Let’s move to a lighter note, briefly: Solverson, Key, and Peele are on the case, as Molly’s giant conspiracy board has finally been seen by someone with a lick of sense. (NOTE: Does she have two conspiracy boards? Because we’ve seen one on the white board in the police station and one all over the wall of her home office. She’s either spending a fortune on markers and staples, or she’s taking it down and reassembling it every time someone wants to see it. Geez, lady. Make a Powerpoint.) God bless Bob Odenkirk and his second prominent character with an awful combover, but I let out an audible cheer when Special Agent Key shut him down. It’s about to get quite serious. To quote Molly Solverson herself, “Watch your butts.” (And if you haven’t read Josh’s interview with Allison Tolman yet, please do that immediately.)
…
…
…
Okay, now, the ending. I’ll be honest, I still don’t know if I’m fully ready to talk about what happened at Lester’s office. And so, in lieu of actual analysis, I present the full and complete notes I took in real-time as it happened, beginning with the car ride there:
– lester’s wife tells story about guy pooping btw mattress/box-spring in motel
– is malvo the mysterious pooper?
– oh god he’s sending her in
– oh god lester
– LESTER YOU COWARD
– JESUS THE ORANGE JACKET
– LESTER YOU EVIL COWARD
– OH GOD
– OH GOD
– NOOOOOOOOOOOOOOOOOO
So, yeah…
Lester, you unbelievable piece of garbage.
Other highlights:
– Favorite scene of the night: Lorne and Molly’s dad in the diner. Hoo partner, was that ever nerve-racking. I thought for sure the elder Solverson was a goner, especially since we were well into the penultimate episode of the season and we hadn’t had a major death yet. I was very relieved to see him escape with his life.

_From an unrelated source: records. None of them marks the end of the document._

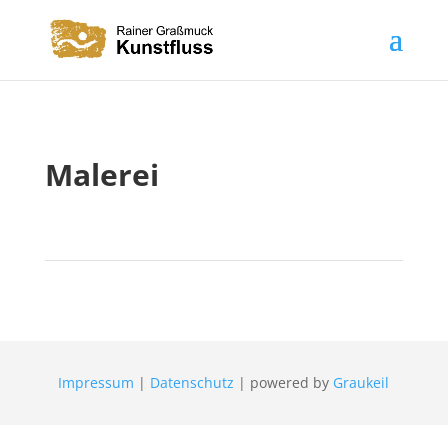
Malerei
Impressum
|
Datenschutz
| powered by
Graukeil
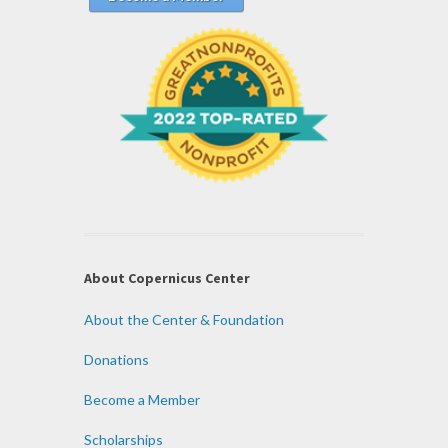
About Copernicus Center
About the Center & Foundation
Donations
Become a Member
Scholarships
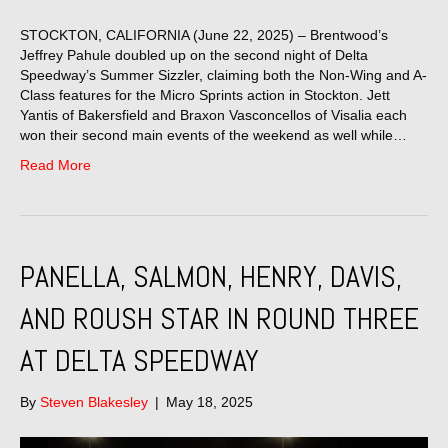
STOCKTON, CALIFORNIA (June 22, 2025) – Brentwood’s
Jeffrey Pahule doubled up on the second night of Delta
Speedway’s Summer Sizzler, claiming both the Non-Wing and A-
Class features for the Micro Sprints action in Stockton. Jett
Yantis of Bakersfield and Braxon Vasconcellos of Visalia each
won their second main events of the weekend as well while…
Read More
PANELLA, SALMON, HENRY, DAVIS,
AND ROUSH STAR IN ROUND THREE
AT DELTA SPEEDWAY
By
Steven Blakesley
|
May 18, 2025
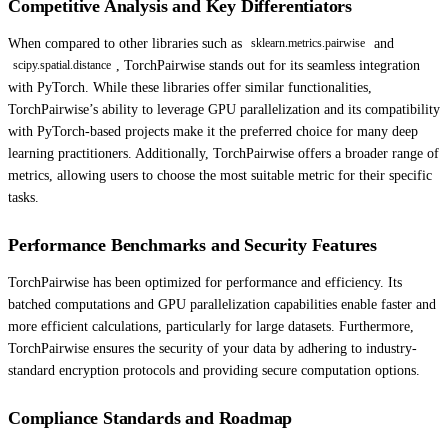
Competitive Analysis and Key Differentiators
When compared to other libraries such as
and
sklearn.metrics.pairwise
, TorchPairwise stands out for its seamless integration
scipy.spatial.distance
with PyTorch. While these libraries offer similar functionalities,
TorchPairwise’s ability to leverage GPU parallelization and its compatibility
with PyTorch-based projects make it the preferred choice for many deep
learning practitioners. Additionally, TorchPairwise offers a broader range of
metrics, allowing users to choose the most suitable metric for their specific
tasks.
Performance Benchmarks and Security Features
TorchPairwise has been optimized for performance and efficiency. Its
batched computations and GPU parallelization capabilities enable faster and
more efficient calculations, particularly for large datasets. Furthermore,
TorchPairwise ensures the security of your data by adhering to industry-
standard encryption protocols and providing secure computation options.
Compliance Standards and Roadmap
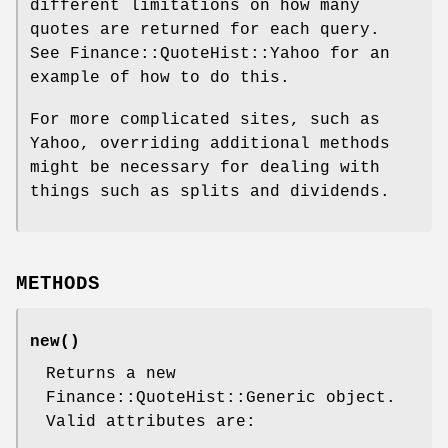
different limitations on how many
quotes are returned for each query.
See Finance::QuoteHist::Yahoo for an
example of how to do this.
For more complicated sites, such as
Yahoo, overriding additional methods
might be necessary for dealing with
things such as splits and dividends.
METHODS
new()
Returns a new
Finance::QuoteHist::Generic object.
Valid attributes are:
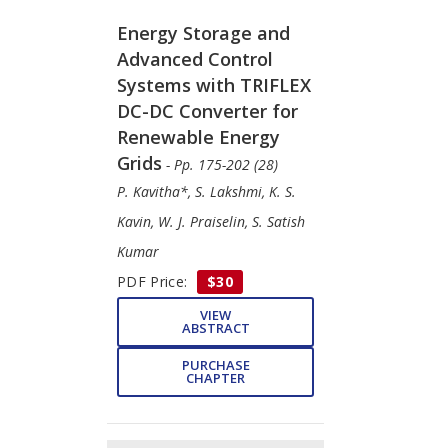
Energy Storage and
Advanced Control
Systems with TRIFLEX
DC-DC Converter for
Renewable Energy
Grids
- Pp. 175-202 (28)
P. Kavitha*, S. Lakshmi, K. S.
Kavin, W. J. Praiselin, S. Satish
Kumar
PDF Price:
$30
VIEW
ABSTRACT
PURCHASE
CHAPTER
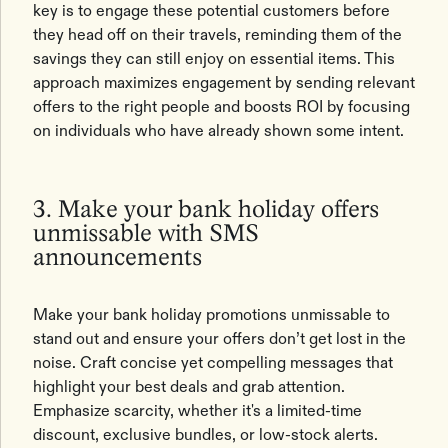
key is to engage these potential customers before
they head off on their travels, reminding them of the
savings they can still enjoy on essential items. This
approach maximizes engagement by sending relevant
offers to the right people and boosts ROI by focusing
on individuals who have already shown some intent.
3. Make your bank holiday offers
unmissable with SMS
announcements
Make your bank holiday promotions unmissable to
stand out and ensure your offers don’t get lost in the
noise. Craft concise yet compelling messages that
highlight your best deals and grab attention.
Emphasize scarcity, whether it's a limited-time
discount, exclusive bundles, or low-stock alerts.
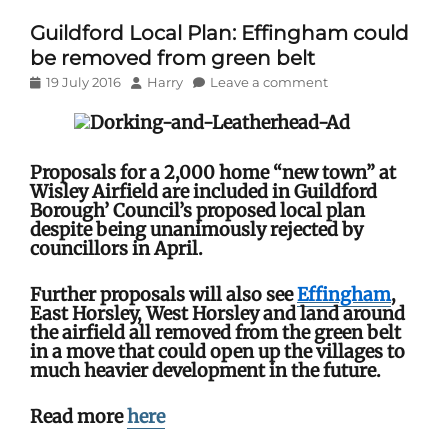
Guildford Local Plan: Effingham could
be removed from green belt
Posted
Author
19 July 2016
Harry
Leave a comment
on
Proposals for a 2,000 home “new town” at
Wisley Airfield are included in Guildford
Borough’ Council’s proposed local plan
despite being unanimously rejected by
councillors in April.
Further proposals will also see
Effingham
,
East Horsley, West Horsley and land around
the airfield all removed from the green belt
in a move that could open up the villages to
much heavier development in the future.
Read more
here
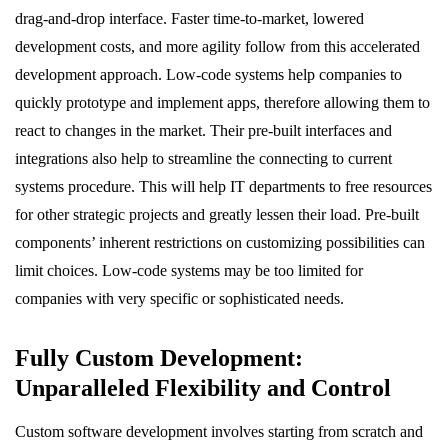
drag-and-drop interface. Faster time-to-market, lowered
development costs, and more agility follow from this accelerated
development approach. Low-code systems help companies to
quickly prototype and implement apps, therefore allowing them to
react to changes in the market. Their pre-built interfaces and
integrations also help to streamline the connecting to current
systems procedure. This will help IT departments to free resources
for other strategic projects and greatly lessen their load. Pre-built
components’ inherent restrictions on customizing possibilities can
limit choices. Low-code systems may be too limited for
companies with very specific or sophisticated needs.
Fully Custom Development:
Unparalleled Flexibility and Control
Custom software development involves starting from scratch and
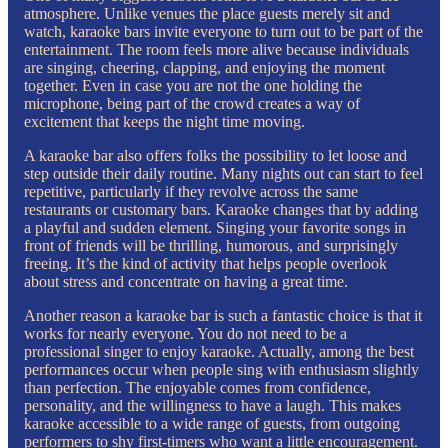
atmosphere. Unlike venues the place guests merely sit and
watch, karaoke bars invite everyone to turn out to be part of the
entertainment. The room feels more alive because individuals
are singing, cheering, clapping, and enjoying the moment
together. Even in case you are not the one holding the
microphone, being part of the crowd creates a way of
excitement that keeps the night time moving.
A karaoke bar also offers folks the possibility to let loose and
step outside their daily routine. Many nights out can start to feel
repetitive, particularly if they revolve across the same
restaurants or customary bars. Karaoke changes that by adding
a playful and sudden element. Singing your favorite songs in
front of friends will be thrilling, humorous, and surprisingly
freeing. It’s the kind of activity that helps people overlook
about stress and concentrate on having a great time.
Another reason a karaoke bar is such a fantastic choice is that it
works for nearly everyone. You do not need to be a
professional singer to enjoy karaoke. Actually, among the best
performances occur when people sing with enthusiasm slightly
than perfection. The enjoyable comes from confidence,
personality, and the willingness to have a laugh. This makes
karaoke accessible to a wide range of guests, from outgoing
performers to shy first-timers who want a little encouragement.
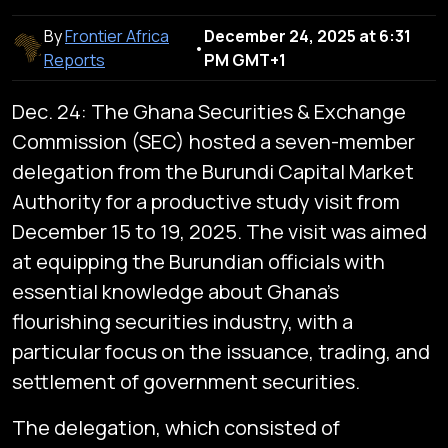
By
Frontier Africa
December 24, 2025 at 6:31
•
Reports
PM GMT+1
Dec. 24: The Ghana Securities & Exchange
Commission (SEC) hosted a seven-member
delegation from the Burundi Capital Market
Authority for a productive study visit from
December 15 to 19, 2025. The visit was aimed
at equipping the Burundian officials with
essential knowledge about Ghana's
flourishing securities industry, with a
particular focus on the issuance, trading, and
settlement of government securities.
The delegation, which consisted of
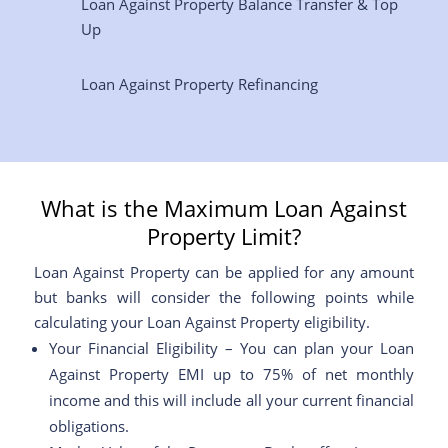
Loan Against Property Balance Transfer & Top
Up
Loan Against Property Refinancing
What is the Maximum Loan Against
Property Limit?
Loan Against Property can be applied for any amount
but banks will consider the following points while
calculating your Loan Against Property eligibility.
Your Financial Eligibility – You can plan your Loan
Against Property EMI up to 75% of net monthly
income and this will include all your current financial
obligations.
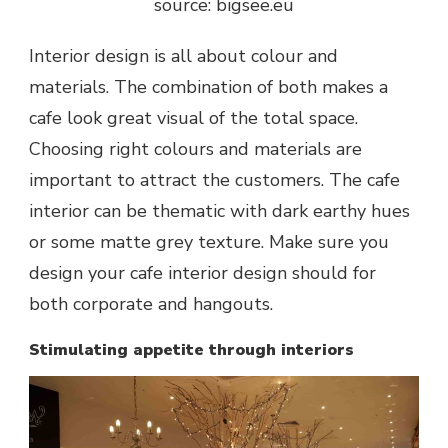
source: bigsee.eu
Interior design is all about colour and
materials. The combination of both makes a
cafe look great visual of the total space.
Choosing right colours and materials are
important to attract the customers. The cafe
interior can be thematic with dark earthy hues
or some matte grey texture. Make sure you
design your cafe interior design should for
both corporate and hangouts.
Stimulating appetite through interiors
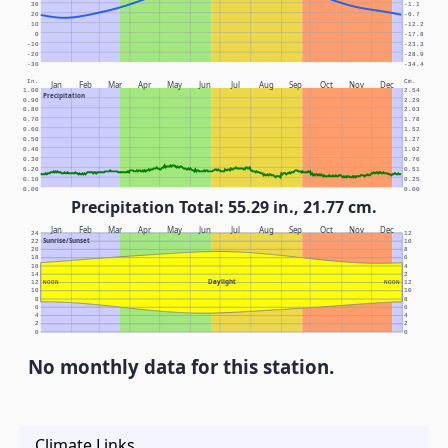
30
-1.1
20
-6.7
10
-12.2
0
-17.8
-10
-23.3
-20
-28.9
-30
-34.4
In.
Cm.
Jan
Feb
Mar
Apr
May
Jun
Jul
Aug
Sep
Oct
Nov
Dec
1.00
2.54
Precipitation
0.90
2.29
0.80
2.03
0.70
1.78
0.60
1.52
0.50
1.27
0.40
1.02
0.30
0.76
0.20
0.51
0.10
0.25
0.00
0.00
Precipitation Total: 55.29 in., 21.77 cm.
Jan
Feb
Mar
Apr
May
Jun
Jul
Aug
Sep
Oct
Nov
Dec
24
12
Sunrise/Sunset
22
10
20
8
18
6
16
4
14
2
Daylight
12
NOON
NOON
12
10
10
8
8
6
6
4
4
2
2
0
0
No monthly data for this station.
Climate Links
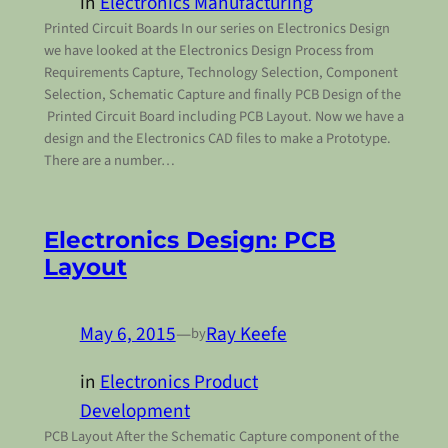
in
Electronics Manufacturing
Printed Circuit Boards In our series on Electronics Design
we have looked at the Electronics Design Process from
Requirements Capture, Technology Selection, Component
Selection, Schematic Capture and finally PCB Design of the
Printed Circuit Board including PCB Layout. Now we have a
design and the Electronics CAD files to make a Prototype.
There are a number…
Electronics Design: PCB
Layout
May 6, 2015
—
Ray Keefe
by
in
Electronics Product
Development
PCB Layout After the Schematic Capture component of the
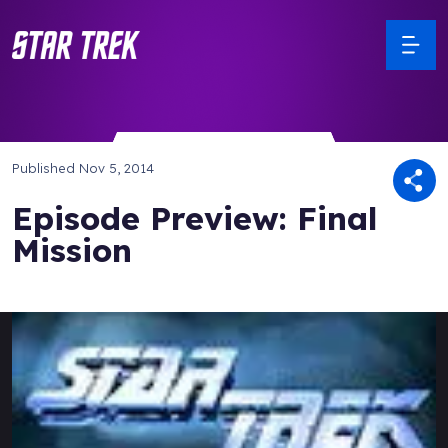
Published
Nov 5, 2014
Episode Preview: Final
Mission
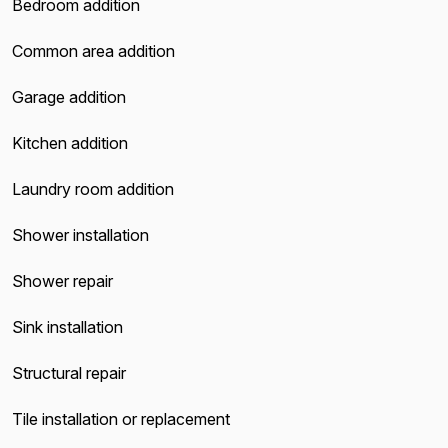
Bedroom addition
Common area addition
Garage addition
Kitchen addition
Laundry room addition
Shower installation
Shower repair
Sink installation
Structural repair
Tile installation or replacement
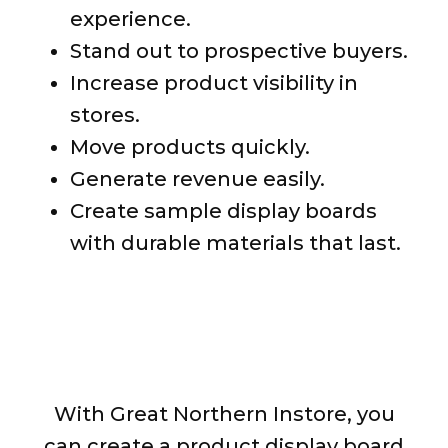
experience.
Stand out to prospective buyers.
Increase product visibility in
stores.
Move products quickly.
Generate revenue easily.
Create sample display boards
with durable materials that last.
Display Your Products How
You See Fit
With Great Northern Instore, you
can create a product display board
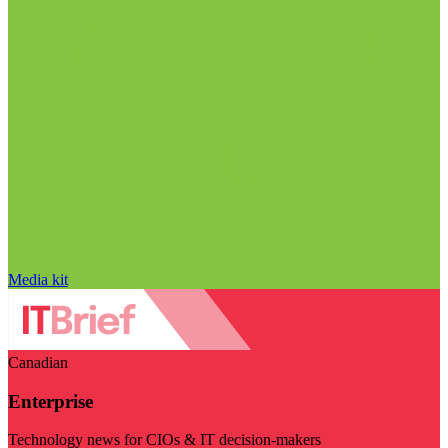
Media kit
Canadian
Enterprise
Technology news for CIOs & IT decision-makers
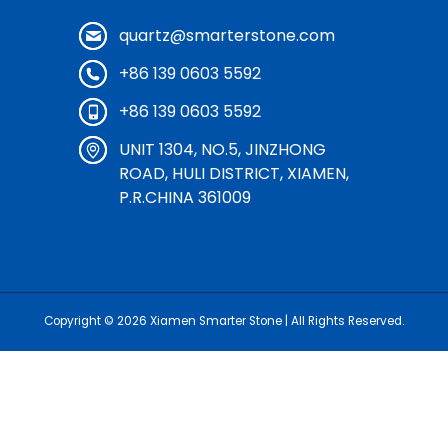
quartz@smarterstone.com
+86 139 0603 5592
+86 139 0603 5592
UNIT 1304, NO.5, JINZHONG
ROAD, HULI DISTRICT, XIAMEN,
P.R.CHINA 361009
Copyright © 2026
Xiamen Smarter Stone
| All Rights Reserved.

– We’ve seen other references to Lorne being the devil between the biblical imagery with Stavros and his beyond human ability/desire to bring destruction, but I don’t think any have been more clear than his Garden of Eden reference in the diner. Malvo is Beelzebub. Beelzebub is Malvo. Proceed accordingly.
– Oh, and speaking of the phrase “Hoo partner,” last night marked the second time Lorne has used it while undercover, the first being his interrogation at the police station as Rev. Frank Peterson. My point here is twofold: 1) Methinks Lorne has a tell; and 2) If you ever hear a mysterious, oddly polite newcomer drop that phrase in conversation, FOR THE LOVE OF GOD, RUN.
– “I’m a rascal. There’s no two ways about it.” – Lorne Malvo, making one of the more substantial understatement in history.
– Finally, a heartfelt Rest in Peace to Lester’s second wife, Linda. You were a sweet, naive lady with terrible taste in men, who spent a not insignificant part of her life scrubbing feces off of motel box springs, and who was happy to look a nosy, pregnant police officer in the eye and lielielie if it meant a shot at preserving the cozy life you built with the creep whose first wife died under mysterious circumstances and who was now being questioned about a triple murder in Las Vegas. You will be missed.